Fluorescent mimetics of CMP-Neu5Ac are highly potent, cell-permeable polarization probes of eukaryotic and bacterial sialyltransferases and inhibit cellular sialylation.

Oligosaccharides of the glycolipids and glycoproteins at the outer membranes of human cells carry terminal neuraminic acids, which are responsible for recognition events and adhesion of cells, bacteria, and virus particles. The synthesis of neuraminic acid containing glycosides is accomplished by intracellular sialyl transferases. Therefore, the chemical manipulation of cellular sialylation could be very important to interfere with cancer development, inflammations, and infections. The development and applications of the first nanomolar fluorescent inhibitors of sialyl transferases are described herein. The obtained carbohydrate-nucleotide mimetics were found to bind all four commercially available and tested eukaryotic and bacterial sialyl transferases in a fluorescence polarization assay. Moreover, it was observed that the anionic mimetics intruded rapidly and efficiently into cells in vesicles and translocated to cellular organelles surrounding the nucleus of CHO cells. The new compounds inhibit cellular sialylation in two cell lines and open new perspectives for investigations of cellular sialylation.

Structural Basis for Binding of Fluorescent CMP-Neu5Ac Mimetics to Enzymes of the Human ST8Sia Family.

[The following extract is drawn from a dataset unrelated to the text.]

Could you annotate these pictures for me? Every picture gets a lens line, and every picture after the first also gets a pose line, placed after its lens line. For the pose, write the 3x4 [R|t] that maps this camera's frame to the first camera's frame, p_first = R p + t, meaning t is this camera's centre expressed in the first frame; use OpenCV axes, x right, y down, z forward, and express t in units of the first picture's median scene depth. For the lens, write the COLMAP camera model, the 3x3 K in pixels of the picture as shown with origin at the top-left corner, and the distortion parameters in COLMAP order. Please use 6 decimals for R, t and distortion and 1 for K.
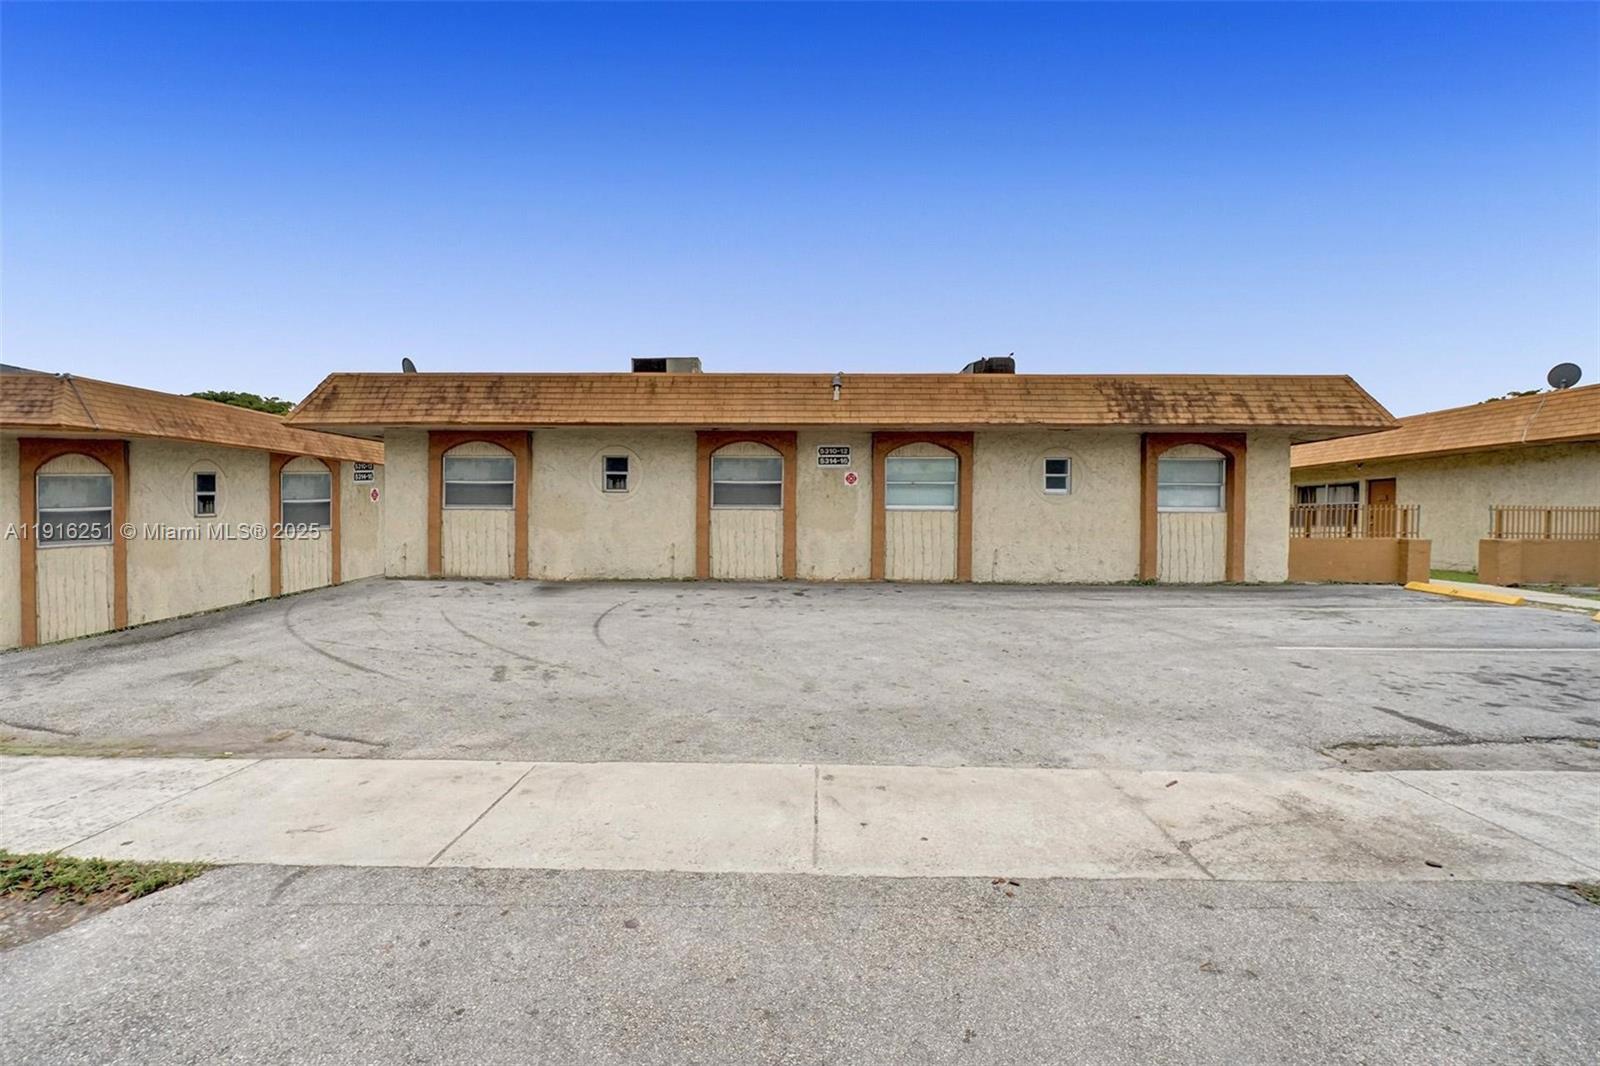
lens RADIAL K [[738.5, 0, 789.9], [0, 738.5, 533.8], [0, 0, 1]] dist [-0.003993, -0.000126]
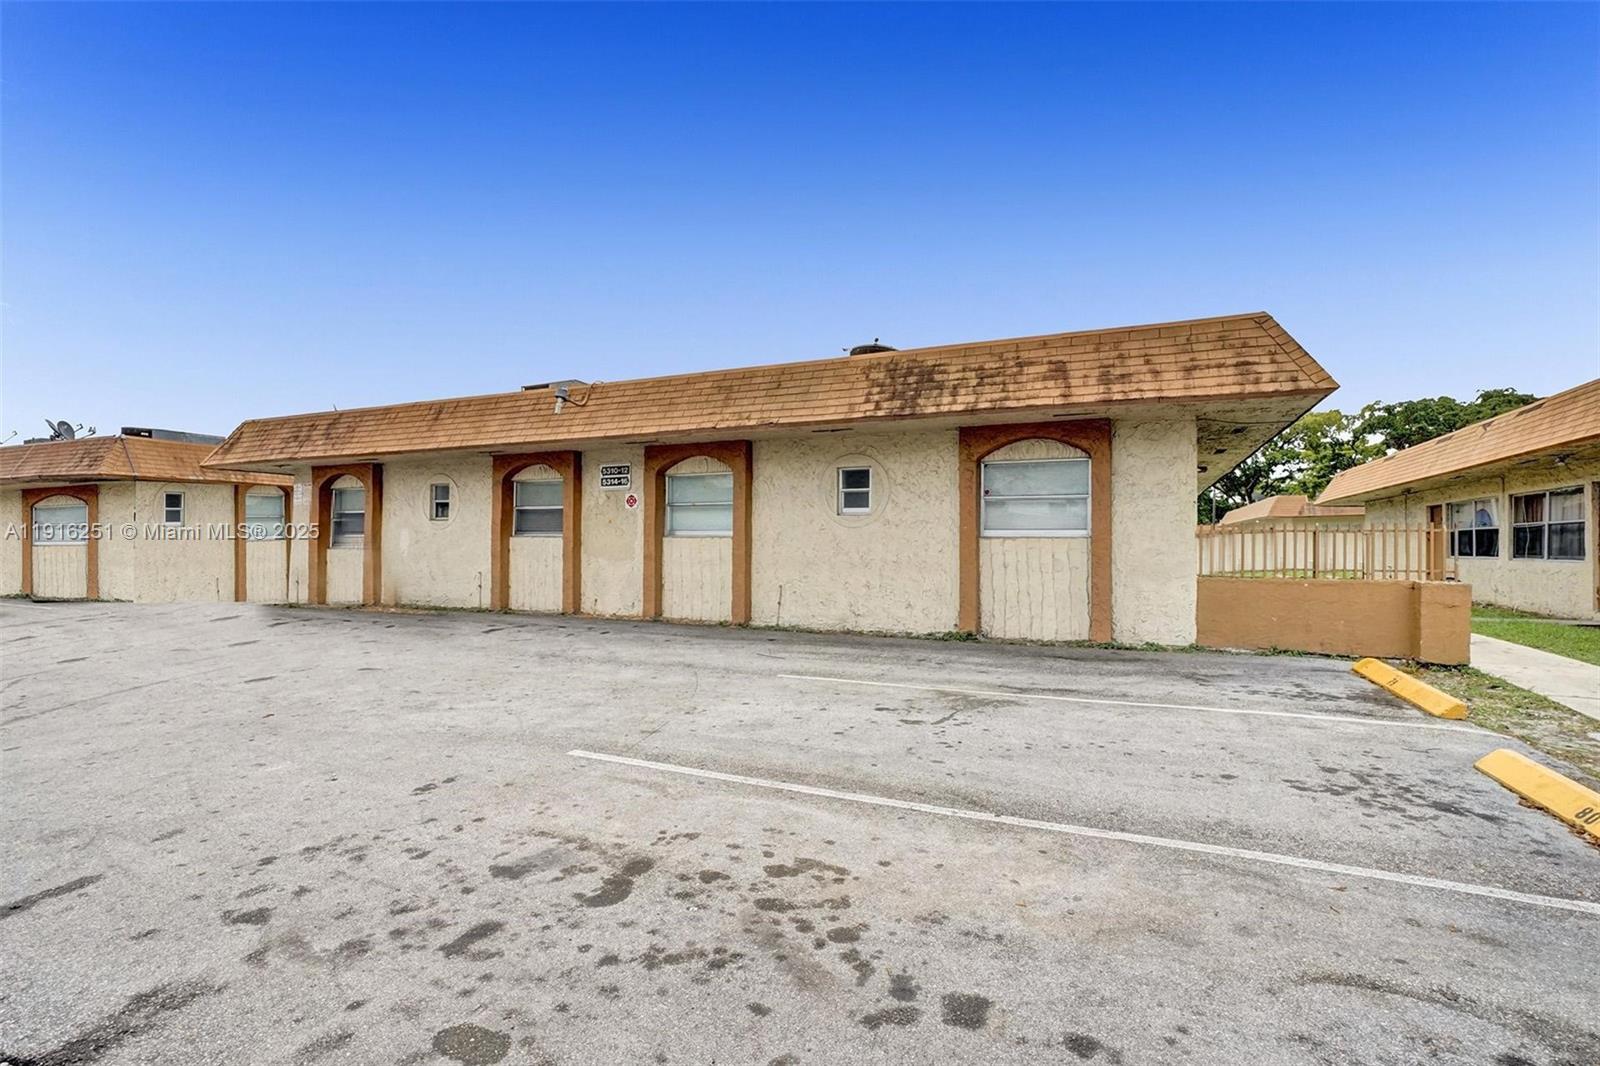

Polysialyltransferases synthesize polysialic acid on cell surface-expressed glycoconjugates, which is crucial for developing processes and signaling pathways in eukaryotes. Recent advances in cancer research have rendered polysialyltransferases important drug targets because polysialic acid contributes to cancer cell progression, metastasis, and treatment of resistant tumors. To aid the development of high-throughput screening assays for polysialyltransferase inhibitors, we demonstrate that a previously developed class of fluorescent CMP-sialic acid mimetics for sialyltransferases has nanomolar affinities for oligo- and polysialyltransferases and can be used for the rapid screening of new polysialyltransferase inhibitors. We demonstrate that these CMP-Neu5Ac mimetics inhibit polysialylation in vitro and perform cell culture experiments, where we observe reduced polysialylation of NCAM. Furthermore, we describe the structural basis of CMP-Neu5Ac mimetics binding to the human oligosialyltransferase ST8SiaIII and extrapolate why their affinity is high for human polysialyltransferases. Our results show that this novel class of compounds is a promising tool for the development of potent and selective drugs against polysialyltransferase activity.